Ceremonia de confusión
Un ágora en que 400 volúmenes de imposible lectura, dispuestos en un lago blanco de vitrinas con diarios candados o bromas del gran Joan Brossa, esgrimen la encuadernación del vacío en diálogo con artistas vivos y muertos, adscritos a la llamada "caligrafía de lo imposible". Todo un garito donde garabatos copulan con absurdas ediciones de libros que no se pueden leer y representa, según Arroyo, "una ceremonia de la confusión en la que todo queda bastante claro, como ves. O, al menos, más claro que todo ese horror que se expone año tras año en Arco".
Por ese camino han querido seguirle pintores españoles de generaciones posteriores a la suya: "Anarcoides también, radicalmente independientes", agrega Arroyo. Es el caso de Carlos García Alix, envuelto en su ocre visión crepuscular del papel impreso. De Sergio Sanz, tratando de anudar la raigambre del vacío. O de Rafael Cidoncha, emparejando dislates que aúnan escritores, futbolistas o figuras del papel cuché, en tono kitsch.
García Alix aceptó honrado la invitación de su colega. Inmediatamente quiso homenajear el fin de una época, enfangándose en almacenes de libros amontonados que se venden al peso. Así fue como parió algunos dípticos y trípticos que simulan oleajes encuadernados a su suerte: "Si Eduardo ha organizado la oficina de San Jerónimo, yo me he ocupado del sótano", asegura el artista rodeado de sus lienzos.

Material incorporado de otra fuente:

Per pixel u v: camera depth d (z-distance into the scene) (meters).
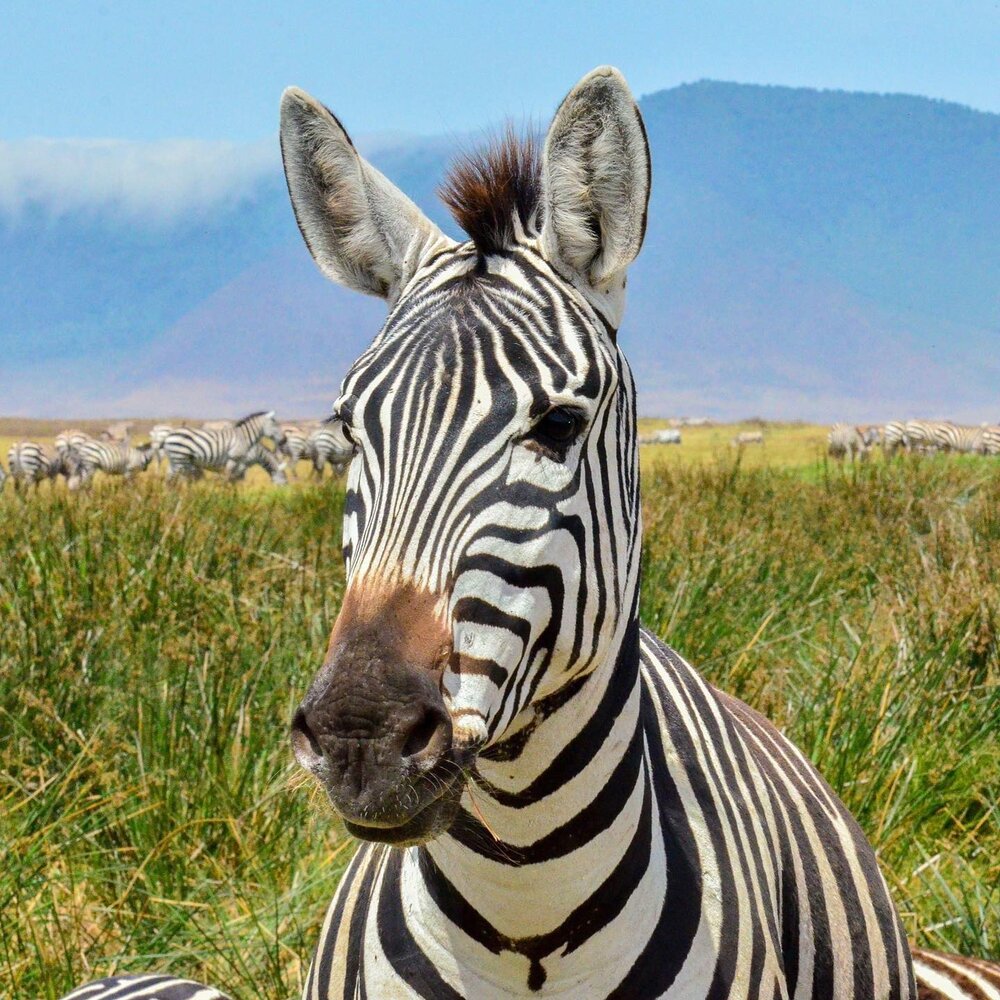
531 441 6.74
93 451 108.12
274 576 23.08
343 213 8.30
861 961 9.23
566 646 6.84
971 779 17.53
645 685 8.49
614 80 7.18
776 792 9.31
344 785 6.00
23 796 16.70
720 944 7.53
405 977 7.49
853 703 18.05
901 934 10.12
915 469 40.66
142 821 15.88
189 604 21.31
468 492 6.60
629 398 7.63
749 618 22.38
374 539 6.67
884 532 31.05
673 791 7.98
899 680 18.81
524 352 6.85
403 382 6.94
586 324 7.17
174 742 16.98
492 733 6.49
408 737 6.07
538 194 7.63
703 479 37.75
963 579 22.28
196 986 11.17
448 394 6.77
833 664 18.80
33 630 19.50
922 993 11.38
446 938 7.33
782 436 193.12
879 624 22.47
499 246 7.44
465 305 7.12
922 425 128.75
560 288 7.26
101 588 21.50
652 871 7.36
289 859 15.56
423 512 6.58
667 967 7.30
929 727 18.06
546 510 6.71
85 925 14.59
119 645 19.64
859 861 9.91
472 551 6.53
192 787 16.41
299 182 8.32
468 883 7.15
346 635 6.32
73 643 18.86
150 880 15.08
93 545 23.55
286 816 16.12
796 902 8.75
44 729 17.50
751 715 10.70
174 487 39.09
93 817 15.98
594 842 7.05
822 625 23.95
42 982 13.12
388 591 6.43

Un creador de múltiples inquietudes
Pintor, escritor, escenógrafo de ópera y teatro, Eduardo Arroyo (Madrid, 1937) es uno de los máximos exponentes de movimientos pictóricos europeos como la figuración narrativa y la neofiguración.
Se exilia a París en 1957, tras graduarse en la Escuela de Periodismo de Madrid. Allí participa activamente en el mayo del 68 e inicia su carrera pictórica, que alterna entre Francia e Italia.
Regresa a España en los años ochenta, donde es reconocido como uno de los grandes artistas del siglo XX. Tiene obra expuesta en importantes museos, como el Reina Sofía.
Nunca ha dejado de escribir. Publicó sus memorias, Minuta para un testamento, en 2009.
En su último proyecto, coordina la exposición La oficina de San Jerónimo, junto a Fabianne di Rocco, en la Casa del Lector de Madrid.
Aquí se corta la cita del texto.